Old Spice sets a new bar for agency collaboration

A little over two weeks ago, Old Spice took the Internet by storm with a flurry of creative, customized videos on YouTube, directed at bloggers, celebrities, and others.

A little over two weeks ago, Old Spice took the Internet by storm with a flurry of creative, customized videos on YouTube, directed at bloggers, celebrities, and others. The seemingly massive extension of the brand's popular ad campaign for its body wash, which itself kicked off earlier in 2010, feature guy-in-a-towel Isaiah Mustafa providing humorous comments to, or about, each of the people he recorded a video response for. Some of the more popular videos are the one to Perez Hilton (more than 1.6 million views to date) and another with actress Alyssa Milano (more than 970,000 views), who sent a video response, bath towel and all, to Mustafa.

You're reading this, and probably wondering – “why are we talking about an advertising campaign in PRWeek?” and you'd be asking exactly the right question.

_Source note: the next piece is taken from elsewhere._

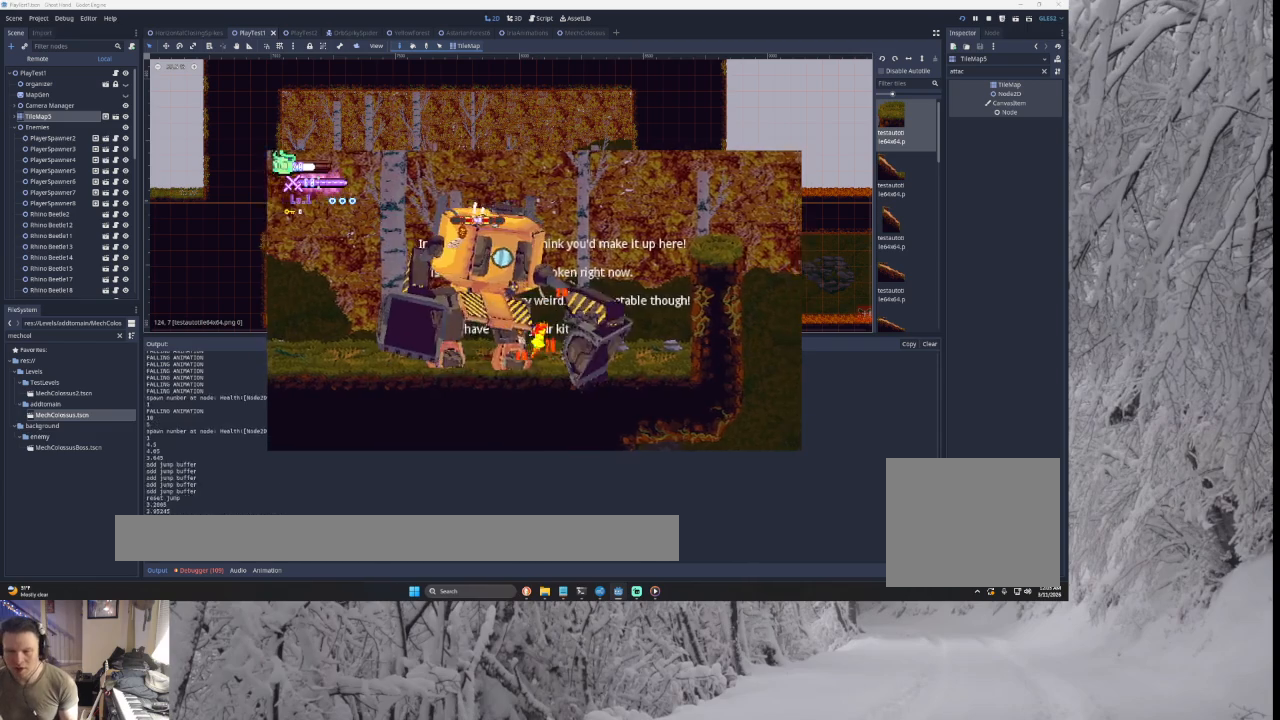
{"buttons": ["CROSS", "L1"], "left_stick": "center", "right_stick": "center", "events": [[133, "L1", "up"], [233, "L1", "down"], [400, "L1", "up"], [500, "L1", "down"]]}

The reason I'm bringing this up is to draw attention to something that many of us who work in that not-so-grey-anymore-area of digital and PR experience on a regular basis – the request to create “the next viral whatever.” Now, don't get me wrong, I can appreciate the requests, but what's important is to note that viral is an outcome. Are there people and places that specialize in making things viral, or creating viral campaigns? Sure. But there's still a lot of effort that goes into it.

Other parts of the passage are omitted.